A Failover Load-Balancing Algorithm addresses this issue by routing all requests to a single server, but that leaves unused search capacity on the other instances. A Criteria Based Load-Balancing Algorithm enables the proxy to route certain types of requests (or requests from certain clients) using a different Load-Balancing Algorithm than the default. For instance, all write operations (i.e., ADD, DELETE, MODIFY, and MODIFY-DN) could be routed using a Failover Load-Balancing Algorithm, while all other operations (bind, search, and compare) use a Fewest Operations Load-Balancing Algorithm. And in addition, if there are clients that are particularly sensitive to reading entries immediately after modifying them, additional Connection Criteria can be specified to all operations from those clients using the Failover Load-Balancing Algorithm. Note that, routing all write requests to a single server in a location instead of evenly across servers does not limit the overall throughput of the system since all servers ultimately have to process all write operations either from the client directly or via replication.

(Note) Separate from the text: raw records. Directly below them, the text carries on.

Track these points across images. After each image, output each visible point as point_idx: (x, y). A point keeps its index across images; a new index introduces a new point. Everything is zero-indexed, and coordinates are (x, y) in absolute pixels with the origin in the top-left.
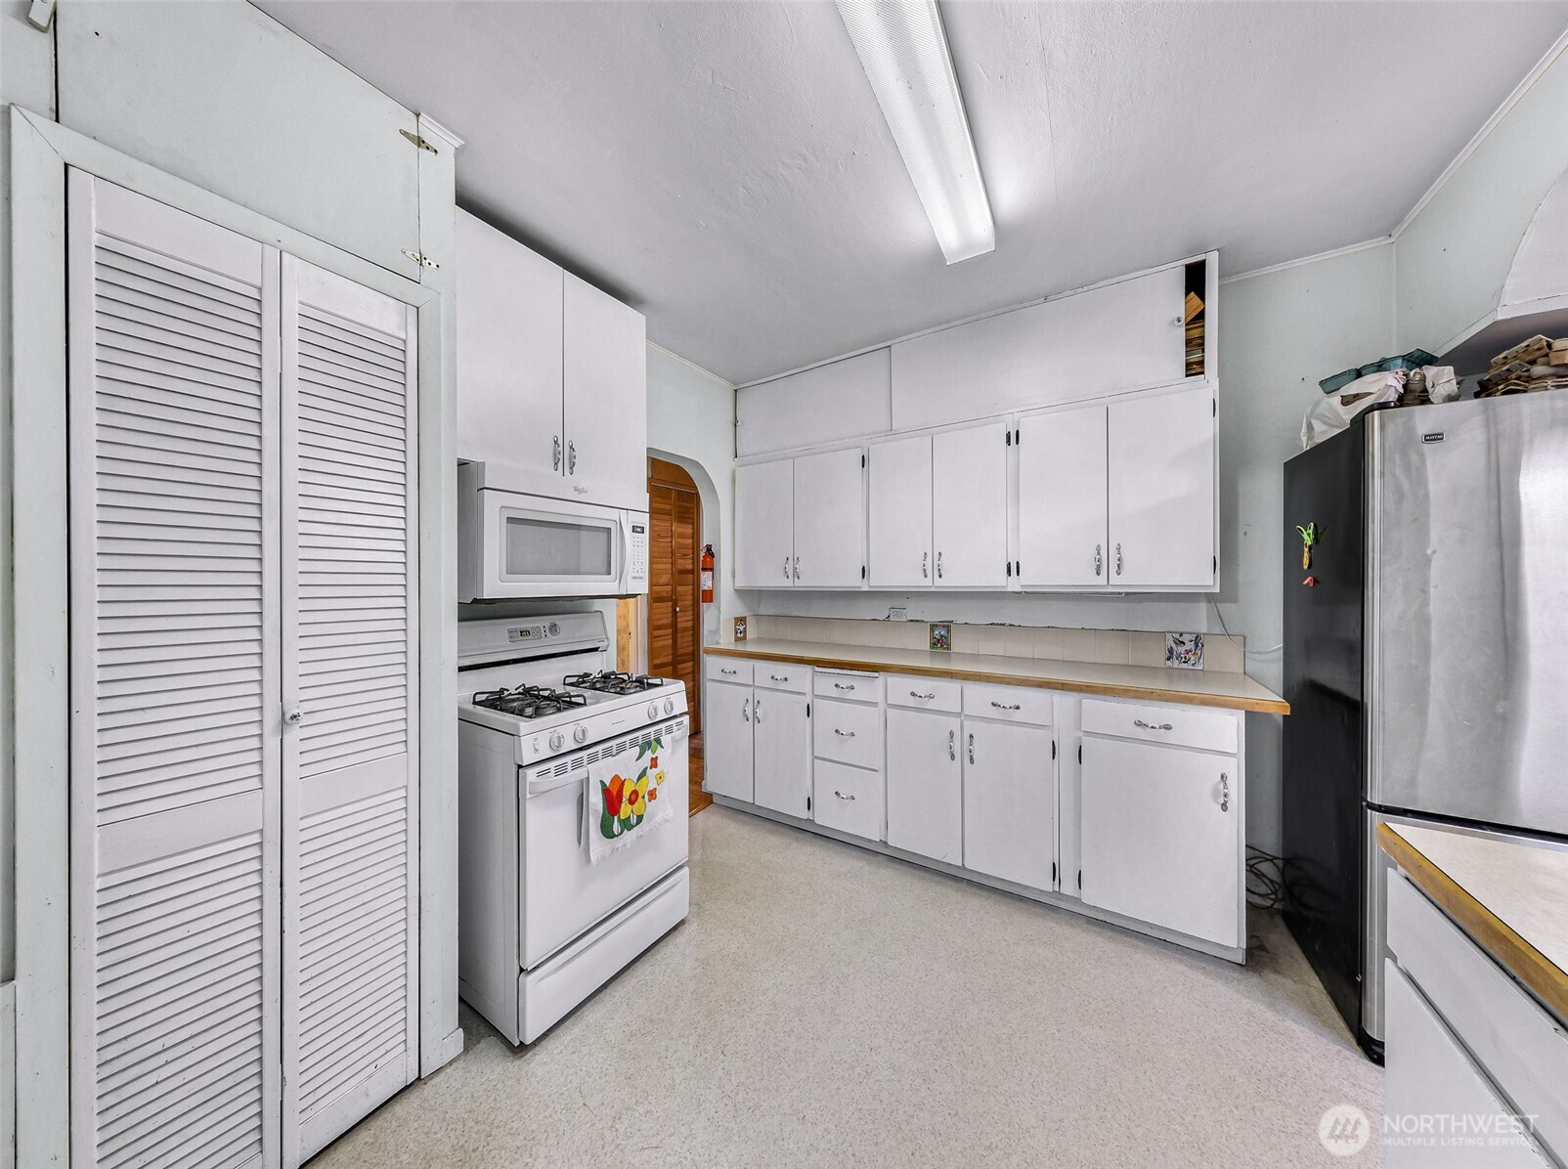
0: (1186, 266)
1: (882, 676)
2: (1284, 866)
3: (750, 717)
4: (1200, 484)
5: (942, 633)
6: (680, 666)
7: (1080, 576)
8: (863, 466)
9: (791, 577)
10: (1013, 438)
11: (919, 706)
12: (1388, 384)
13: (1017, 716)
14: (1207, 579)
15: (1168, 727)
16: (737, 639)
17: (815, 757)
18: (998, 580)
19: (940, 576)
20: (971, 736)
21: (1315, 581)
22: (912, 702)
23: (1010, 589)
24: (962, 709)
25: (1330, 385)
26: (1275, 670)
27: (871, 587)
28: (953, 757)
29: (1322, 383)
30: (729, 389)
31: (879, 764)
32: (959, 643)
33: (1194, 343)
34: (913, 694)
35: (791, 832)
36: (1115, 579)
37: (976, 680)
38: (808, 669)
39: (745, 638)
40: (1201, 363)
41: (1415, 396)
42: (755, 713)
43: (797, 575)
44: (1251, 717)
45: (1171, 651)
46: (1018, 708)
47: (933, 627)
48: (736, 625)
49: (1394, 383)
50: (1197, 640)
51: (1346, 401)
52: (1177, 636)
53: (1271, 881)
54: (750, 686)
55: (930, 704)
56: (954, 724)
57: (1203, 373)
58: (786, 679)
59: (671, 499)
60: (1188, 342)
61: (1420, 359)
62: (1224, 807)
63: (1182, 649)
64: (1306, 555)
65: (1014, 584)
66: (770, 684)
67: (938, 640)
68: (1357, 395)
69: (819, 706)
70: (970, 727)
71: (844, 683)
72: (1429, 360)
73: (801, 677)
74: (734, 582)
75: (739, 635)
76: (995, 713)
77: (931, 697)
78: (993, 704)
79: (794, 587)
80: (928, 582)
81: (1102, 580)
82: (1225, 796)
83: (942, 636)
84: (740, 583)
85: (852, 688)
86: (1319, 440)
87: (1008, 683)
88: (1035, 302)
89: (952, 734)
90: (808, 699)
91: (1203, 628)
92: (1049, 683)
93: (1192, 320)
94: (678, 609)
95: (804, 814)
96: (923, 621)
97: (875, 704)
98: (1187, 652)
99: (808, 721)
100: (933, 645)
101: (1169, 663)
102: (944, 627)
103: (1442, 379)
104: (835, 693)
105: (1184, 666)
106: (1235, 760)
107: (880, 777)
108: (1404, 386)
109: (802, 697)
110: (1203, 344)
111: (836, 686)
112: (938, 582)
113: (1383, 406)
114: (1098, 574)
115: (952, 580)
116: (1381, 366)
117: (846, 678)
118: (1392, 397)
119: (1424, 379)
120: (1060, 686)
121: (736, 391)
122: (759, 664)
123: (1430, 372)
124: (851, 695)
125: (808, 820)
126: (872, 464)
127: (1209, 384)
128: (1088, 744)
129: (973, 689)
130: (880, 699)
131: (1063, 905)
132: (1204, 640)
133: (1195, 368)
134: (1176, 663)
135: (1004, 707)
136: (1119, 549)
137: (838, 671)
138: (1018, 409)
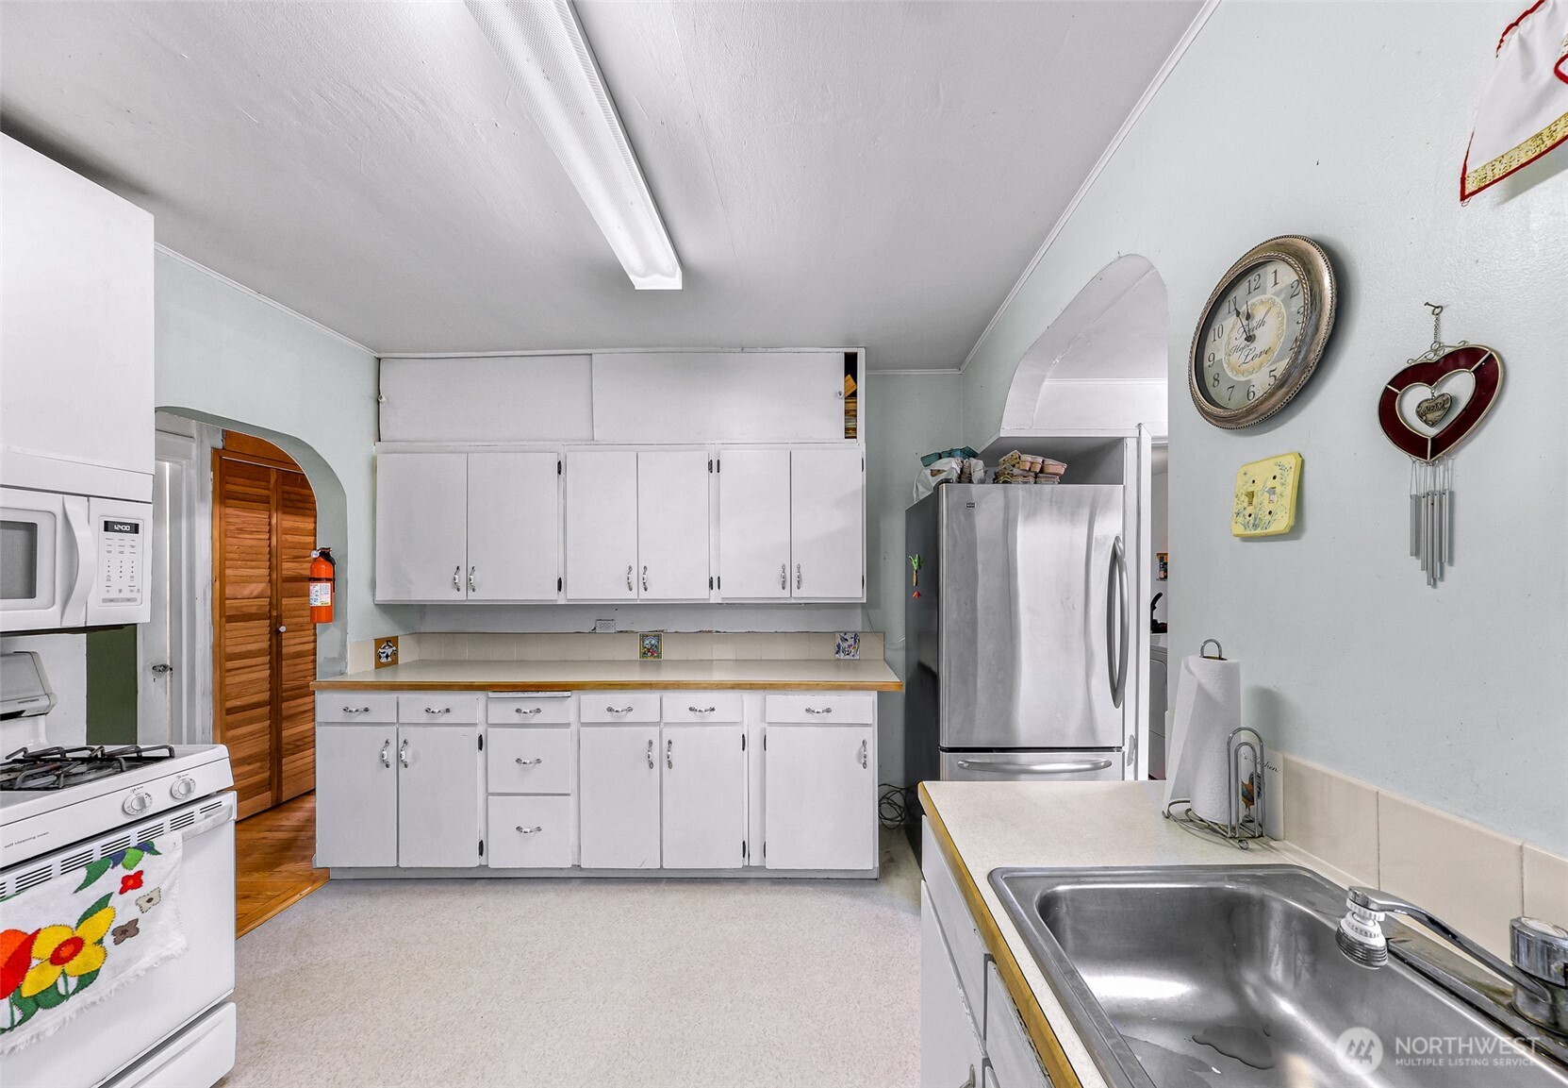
0: (846, 354)
1: (575, 696)
2: (906, 793)
3: (392, 761)
4: (852, 520)
5: (653, 642)
6: (284, 705)
7: (769, 589)
8: (559, 472)
9: (463, 589)
10: (714, 466)
11: (616, 721)
12: (952, 466)
13: (713, 717)
14: (856, 593)
15: (828, 711)
16: (379, 665)
17: (488, 794)
18: (700, 593)
19: (646, 589)
20: (670, 742)
21: (919, 594)
22: (608, 718)
23: (712, 601)
24: (661, 717)
25: (927, 461)
26: (899, 657)
27: (569, 600)
28: (651, 765)
29: (922, 459)
30: (370, 355)
31: (571, 788)
32: (669, 652)
33: (851, 413)
34: (610, 710)
35: (456, 887)
36: (796, 593)
37: (675, 689)
38: (479, 697)
39: (395, 662)
40: (855, 430)
41: (965, 477)
42: (399, 756)
43: (470, 586)
44: (881, 694)
45: (839, 646)
46: (713, 710)
47: (643, 637)
48: (377, 647)
49: (954, 465)
50: (856, 638)
51: (934, 473)
52: (842, 635)
53: (899, 807)
54: (393, 724)
55: (630, 717)
56: (652, 733)
57: (855, 437)
58: (448, 710)
59: (269, 482)
60: (847, 412)
61: (969, 453)
62: (865, 765)
63: (846, 645)
64: (915, 576)
65: (715, 597)
66: (424, 718)
67: (649, 650)
68: (939, 471)
69: (493, 738)
70: (669, 733)
71: (526, 707)
72: (974, 455)
73: (470, 707)
74: (374, 595)
75: (383, 660)
76: (692, 717)
77: (630, 710)
78: (691, 709)
79: (467, 600)
80: (633, 595)
81: (786, 593)
82: (865, 757)
83: (652, 645)
84: (384, 595)
85: (538, 711)
86: (921, 498)
87: (705, 688)
88: (734, 350)
89: (651, 743)
90: (480, 730)
91: (858, 628)
92: (739, 685)
93: (849, 396)
94: (283, 629)
95: (475, 861)
96: (632, 632)
97: (567, 725)
98: (849, 646)
99: (480, 755)
100: (644, 654)
101: (837, 656)
102: (655, 636)
103: (978, 467)
104: (516, 719)
105: (847, 657)
106: (871, 728)
107: (572, 801)
108: (962, 470)
109: (473, 728)
110: (856, 416)
111: (518, 711)
112: (644, 595)
113: (947, 481)
114: (784, 588)
115: (656, 593)
116: (950, 454)
117: (528, 702)
118: (954, 476)
119: (970, 467)
120: (749, 686)
121: (379, 359)
122: (405, 697)
123: (973, 461)
124: (537, 719)
125: (480, 866)
126: (570, 472)
127: (858, 448)
128: (772, 734)
129: (671, 698)
130: (572, 718)
131: (753, 875)
132: (861, 637)
133: (850, 433)
134: (842, 656)
135: (700, 711)
136: (799, 568)
137: (520, 695)
138: (719, 442)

Another benefit of using the Failover Load-Balancing Algorithm for write operations is reducing replication conflicts. The Ping Identity Directory Server follows the traditional LDAP replication model of eventual consistency. This provides very high availability for handling write traffic even in the presence of network partitions, but it can lead to replication conflicts. Replication conflicts involving modify operations can be automatically resolved, leaving the servers in a consistent state where each attribute on each entry reflects the most recent update to that attribute. However, conflicts involving ADD, DELETE, and MODIFY-DN operations cannot always be resolved automatically and can require manual involvement from an administrator. By routing all write operations (or at least ADD, DELETE, and MODIFY-DN operations) to a single server, replication conflicts can be avoided.

There are a few points to consider when using a Failover Load-Balancing Algorithm:
  • When using the Failover Load-Balancing Algorithm in a configuration with multiple locations, the Load-Balancing Algorithm will fail over between local instances before failing over to servers in a remote location. The list of servers in the backend-server configuration property of the Load-Balancing Algorithm should be ordered such that preferred local servers should appear before failover local servers, but the relative order of servers in different locations is unimportant as the preferred-failover-location of the Directory Proxy Server's configuration is used to decide which remote location to fail over to. It is also advisable that the order of local servers match the gateway-priority configuration settings of the "Replication Server" configuration object on the Directory Server instances. This can reduce the WAN replication delay because the Directory Proxy Server will then prefer to send writes to the Directory Server with the WAN Gateway role, avoiding an extra hop to the remote locations.

  • For Directory Proxy Server configurations that include multiple Proxying Request Processors, including Entry-Balancing environments, each Proxying Request Processor should be updated to include its own Criteria-Based Load-Balancing Algorithm.